The research credit is one of the largest business tax expenditures. Earlier this year, the JCT estimated that the research credit for corporations would cost the government $51.8 billion in lost revenue between 2016-2020, and the Treasury Office of Tax Analysis has pegged the cost at $135 billion over the next decade. 

Solomon said that while it is likely the AMT was given an eleventh-hour reprieve for revenue purposes, congressional tax staff have been made aware of taxpayer concerns about its retention. He also wondered whether the JCT revenue estimate is accurate and whether the correct number is higher.

“That either suggests you find something else, or if you are going to keep the corporate AMT, you dial it way back,” Solomon said.

About Those International Deductions

Some of the most dramatic reform efforts come in the context of international taxation. Representing a move toward territoriality, both the House and Senate envision a 100 percent deduction for foreign-source dividends received from 10-percent-owned foreign entities with a disallowance of foreign tax credits. But this exemption may be rendered largely inert thanks to its confluence with the AMT.

Although the bill does not explicitly reference an exemption from the AMT for the new 100 percent dividends received deduction (DRD), current law does provide exclusions from the AMT of other DRDs. Lyon said the explicit exclusion of the new 100 percent DRD would be “a technical item” that needed correction. Mollerus added that since the AMT would undo 75 percent of the benefit of moving to a territorial system, he was “cautiously optimistic” that interaction between the two provisions would be rectified.

As part of a carrot-and-stick approach to the taxation of intangible income, the Senate calls for taxing global intangible low-taxed income (GILTI) of the aggregate profits of controlled foreign companies over a routine return, subject to a deduction. GILTI is the excess of CFC income over 10 percent of the shareholder’s pro rata share of the qualified business asset investment. Further, a domestic corporation’s foreign-derived intangible income (FDII) is taxed at a reduced rate with a 37.5 percent deduction allowed for the lesser of its FDII and its GILTI or its taxable income.

Because of the catchall ACE category of the AMT, deductions that would otherwise be allowed for GILTI income or FDII appear to be included under the AMT, Lyon argued, adding that the inclusion of these provisions in the AMT was “clearly inadvertent.” 

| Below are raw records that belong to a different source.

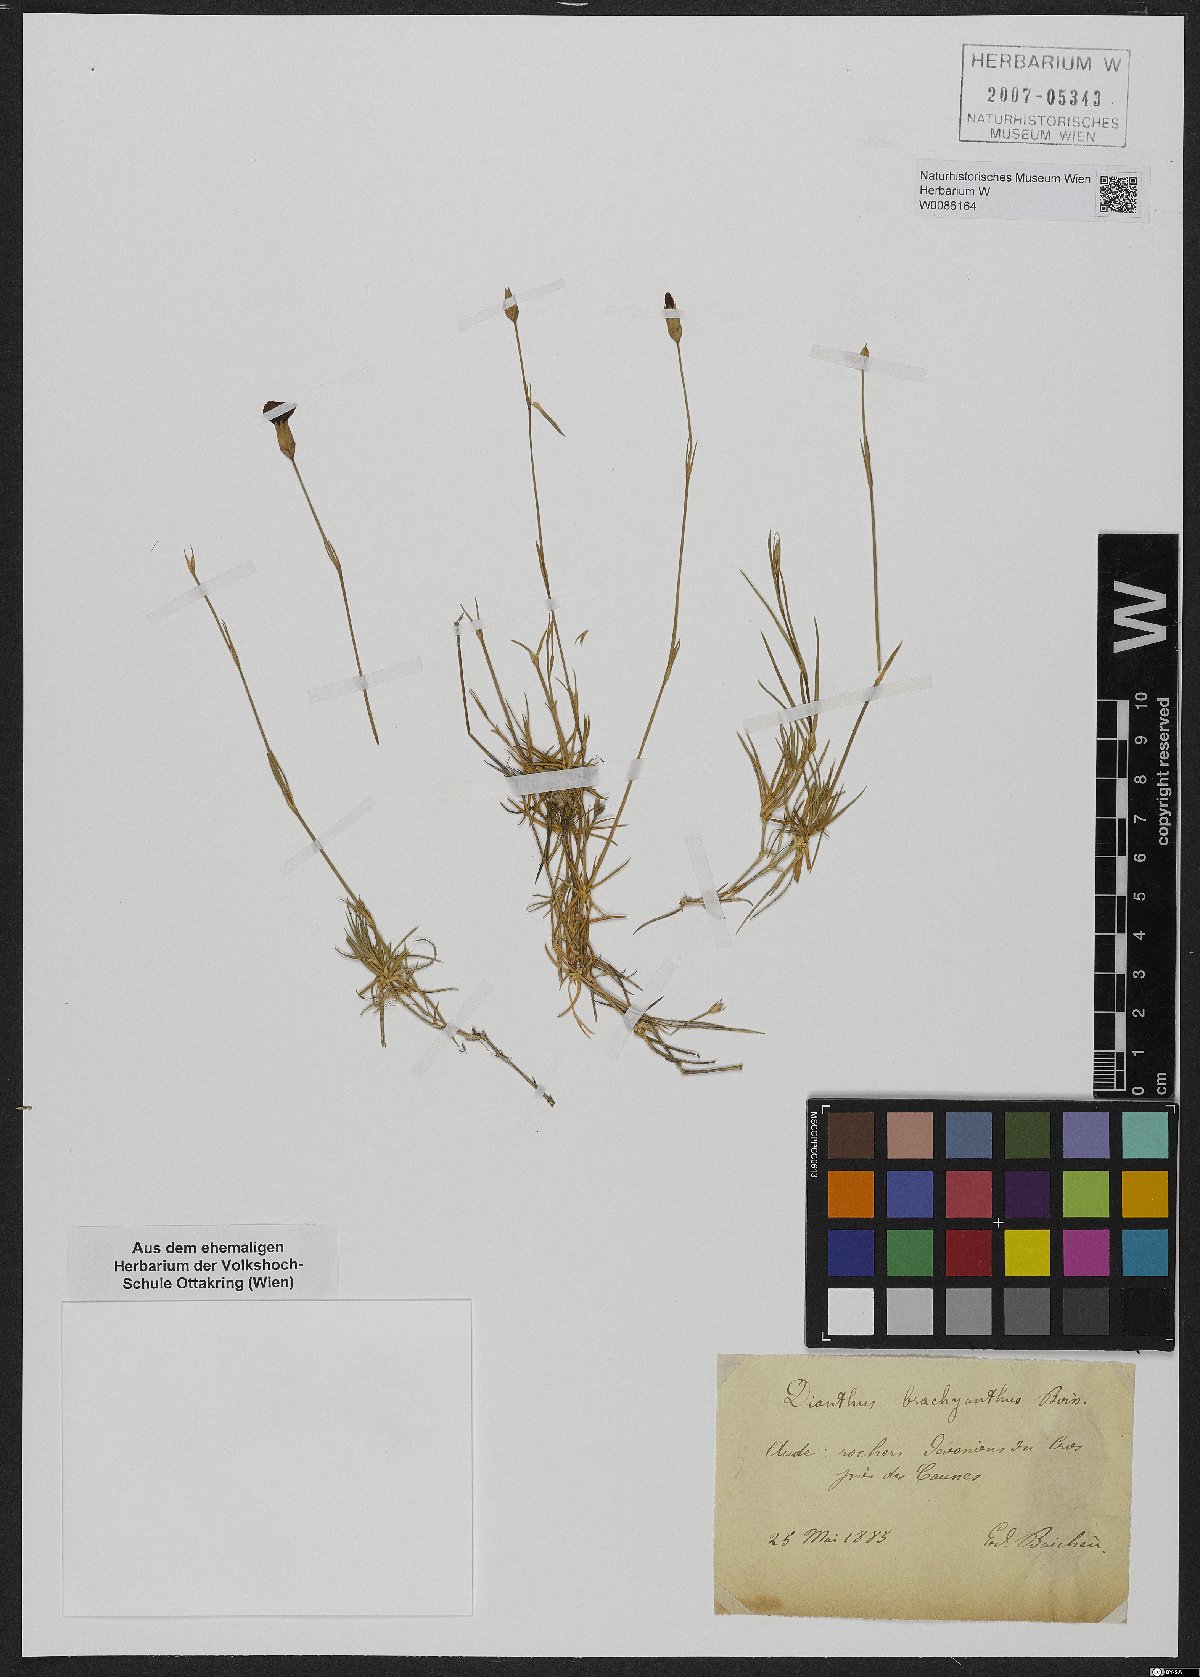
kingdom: Plantae
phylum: Tracheophyta
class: Magnoliopsida
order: Caryophyllales
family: Caryophyllaceae
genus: Dianthus
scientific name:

“Essentially 75 percent of all these new deductions would get taxed under the AMT, and since there is a 20 percent tax rate under the AMT, a 15 percent tax rate would apply to this income,” Lyon said.

Deemed repatriation of previously accumulated foreign E&P would be excluded from the AMT, however.

“When section 965 was first enacted in 2004, [Congress] specifically included an adjustment to prevent the sort of interaction with adjusted current earnings,” Lyon said. “Presumably, with a little more time, they would have added these new [foreign] deductions to these lists of things that wouldn’t create AMT.”

Bonus depreciation rules previously enacted serve as the basis for applying 100 percent expensing in the bill, which would also be excluded from the AMT. “They’re getting that result again because they are using an existing section of the code,” Lyon said.

The BEAT Goes On

The Senate also seeks to institute a 10 percent minimum tax on multinationals, labeled the base erosion and antiabuse tax (BEAT). The tax is calculated on the difference between actual tax liability and what a company would have incurred if it hadn’t moved profits offshore. 

Mollerus said it is uncertain how the BEAT is supposed to operate in conjunction with the AMT.

“Under the AMT rules, it appears that the BEAT is taken into account for purposes of determining your regular tax liability and thus whether you owe AMT. But then the AMT isn’t taken into account in calculating your regular tax liability for purposes of determining whether you owe the BEAT,” Mollerus said. “It’s a little bit circular and they need to be reconciled.”